I now suspect that just as a deer herd lives in mortal fear of its wolves, so does a mountain live in mortal fear of its deer. And perhaps with better cause, for while a buck pulled down by wolves can be replaced in two or three years, a range pulled down by too many deer may fail of replacement in as many decades. So also with cows. The cowman who cleans his range of wolves does not realize that he is taking over the wolf's job of trimming the herd to fit the range. He has not learned to think like a mountain. Hence we have dustbowls, and rivers washing the future into the sea.
We all strive for safety, prosperity, comfort, long life, and dullness. The deer strives with his supple legs, the cowman with trap and poison, the statesman with pen, the most of us with machines, votes, and dollars, but it all comes to the same thing: peace in our time. A measure of success in this is all well enough, and perhaps is a requisite to objective thinking, but too much safety seems to yield only danger in the long run. Perhaps this is behind Thoreau's dictum: In wildness is the salvation of the world. Perhaps this is the hidden meaning in the howl of the wolf, long known among mountains, but seldom perceived among men."
Thinking Like a Mountain : Aldo Leopold and the Evolution of an Ecological Attitude toward Deer, Wolves, and Forests. Columbia :University of Missouri Press, 1974.

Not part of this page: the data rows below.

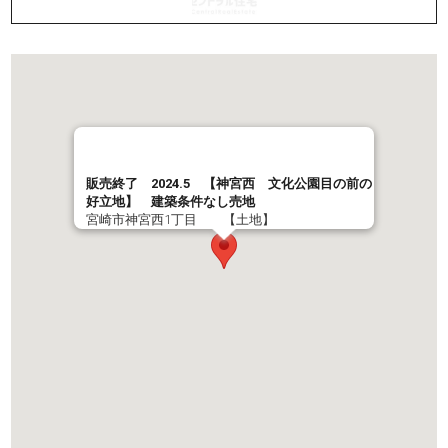
販売終了 2024.5 【神宮西 文化公園目の前の
好立地】 建築条件なし売地
宮崎市神宮西1丁目 【土地】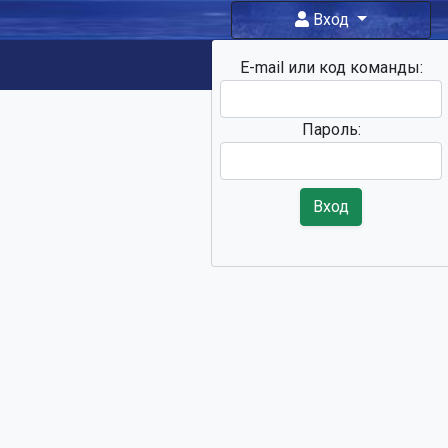
Вход
E-mail или код команды:
Фан-зона
Пароль:
Вход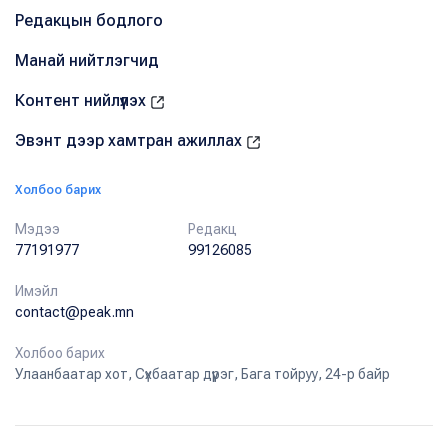
Редакцын бодлого
Манай нийтлэгчид
Контент нийлүүлэх
Эвэнт дээр хамтран ажиллах
Холбоо барих
Мэдээ
Редакц
77191977
99126085
Имэйл
contact@peak.mn
Холбоо барих
Улаанбаатар хот, Сүхбаатар дүүрэг, Бага тойруу, 24-р байр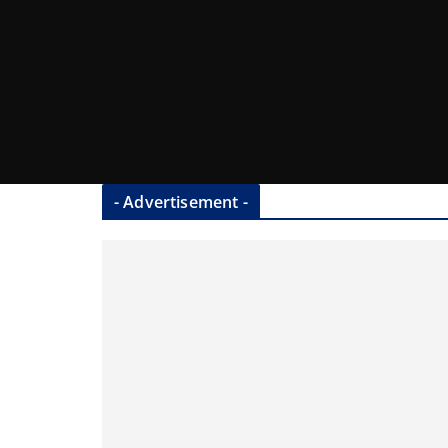
- Advertisement -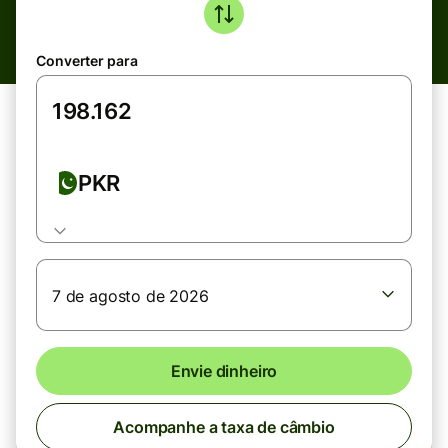
Converter para
PKR
7 de agosto de 2026
Envie dinheiro
Acompanhe a taxa de câmbio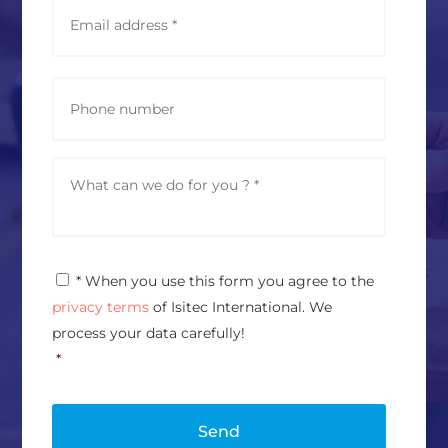
E
m
a
i
l
P
a
h
d
o
d
n
r
e
M
e
e
s
s
s
s
*
a
g
P
* When you use this form you agree to the
e
r
*
privacy terms
of Isitec International. We
i
v
process your data carefully!
a
*
c
y
P
o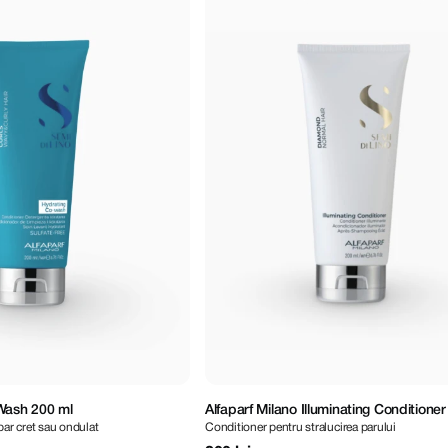
Wash 200 ml
Alfaparf Milano Illuminating Conditione
par cret sau ondulat
Conditioner pentru stralucirea parului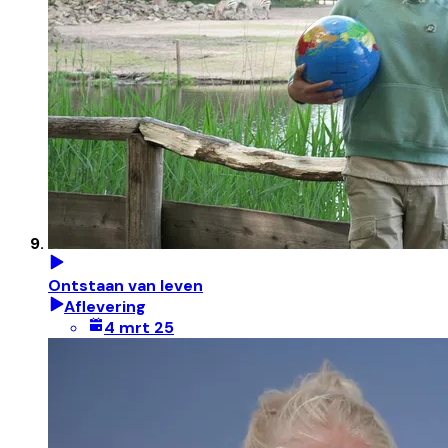
Ontstaan van leven
Aflevering
4 mrt 25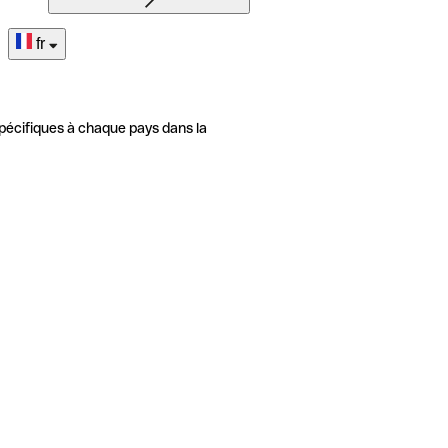
fr
pécifiques à chaque pays dans la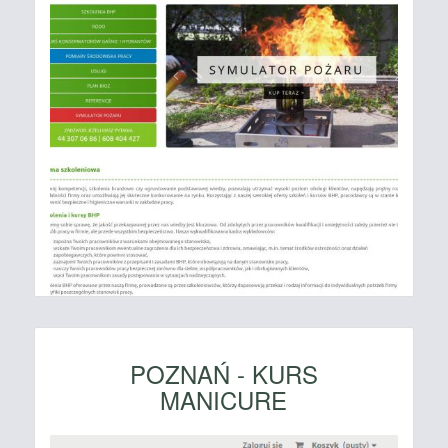
POZNAŃ - KURS
MANICURE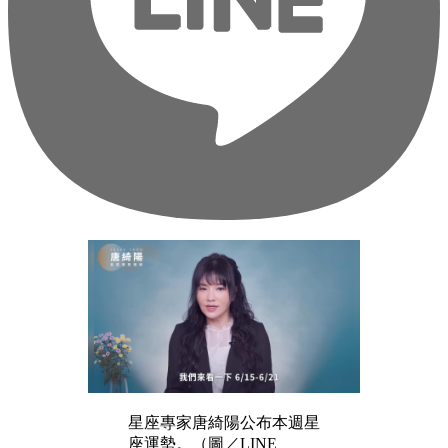
星座專家唐綺陽公布本週星
座運勢。（圖／LINE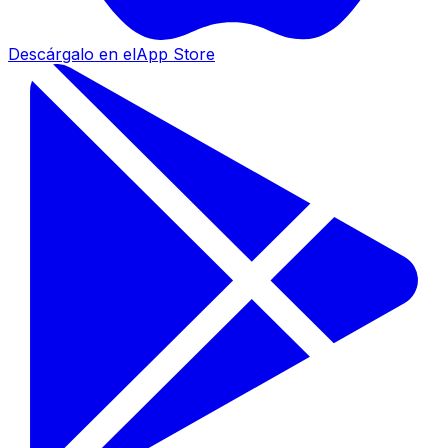
Descárgalo en el
App Store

My friend, if this essay doesn't bring a tear to your eye or a recognition of the deeper truth in your heart, I will never be able to explain to you why I love wolves - the other question that especially those in the ranching business tend to ask. And that chance encounter was the first of many times that wolves would show up in my life, often unexpected, but always as a way to lead me forward.